AIM OF THE TASK: What is needed is an exact copy of the entries below, with every picture left out.

Stored data:
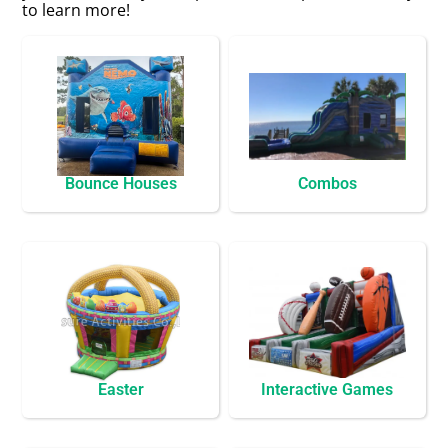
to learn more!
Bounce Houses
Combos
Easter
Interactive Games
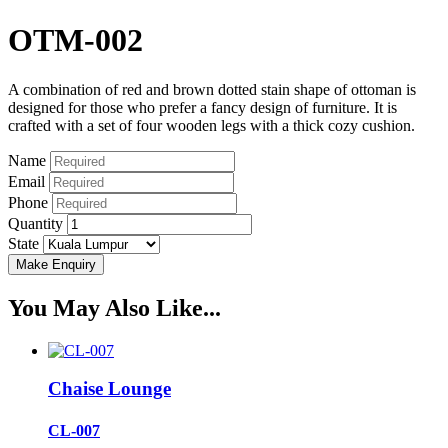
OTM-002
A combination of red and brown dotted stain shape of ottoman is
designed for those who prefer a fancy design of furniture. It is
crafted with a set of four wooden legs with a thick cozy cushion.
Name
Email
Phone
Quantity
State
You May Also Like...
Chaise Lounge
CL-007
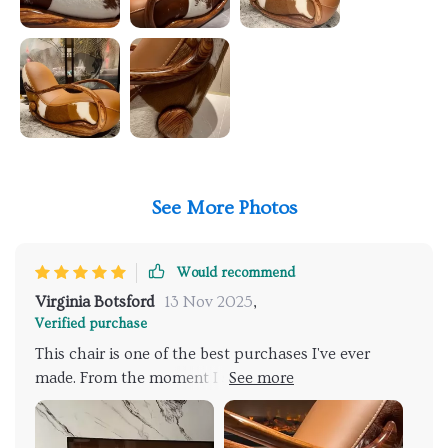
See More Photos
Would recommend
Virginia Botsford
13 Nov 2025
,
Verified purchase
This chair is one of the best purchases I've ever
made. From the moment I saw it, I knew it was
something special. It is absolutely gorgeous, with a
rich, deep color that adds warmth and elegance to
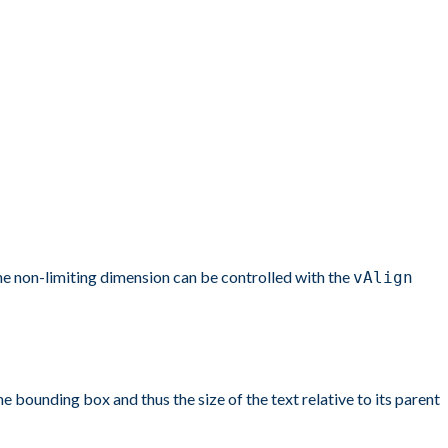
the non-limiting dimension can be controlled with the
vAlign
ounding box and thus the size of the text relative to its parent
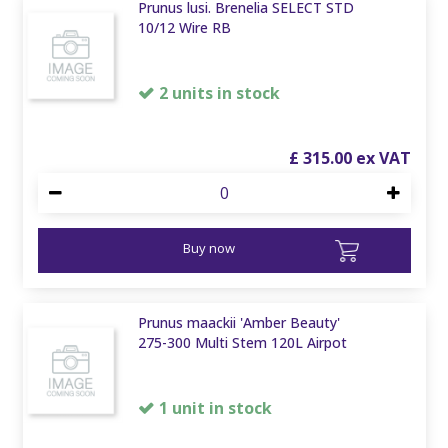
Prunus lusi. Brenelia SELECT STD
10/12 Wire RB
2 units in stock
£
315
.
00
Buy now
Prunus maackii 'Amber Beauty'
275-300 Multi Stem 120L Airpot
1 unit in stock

SOLUTION BELOW:
to learn more!
Bounce Houses
Combos
Easter
Interactive Games
OTM-002
A combination of red and brown dotted stain shape of ottoman is
designed for those who prefer a fancy design of furniture. It is
crafted with a set of four wooden legs with a thick cozy cushion.
Name
Email
Phone
Quantity
State
You May Also Like...
Chaise Lounge
CL-007
See More Photos
Would recommend
Virginia Botsford
13 Nov 2025
,
Verified purchase
This chair is one of the best purchases I've ever
made. From the moment I saw it, I knew it was
something special. It is absolutely gorgeous, with a
rich, deep color that adds warmth and elegance to
the non-limiting dimension can be controlled with the
vAlign
ounding box and thus the size of the text relative to its parent
Prunus lusi. Brenelia SELECT STD
10/12 Wire RB
2 units in stock
£
315
.
00
Buy now
Prunus maackii 'Amber Beauty'
275-300 Multi Stem 120L Airpot
1 unit in stock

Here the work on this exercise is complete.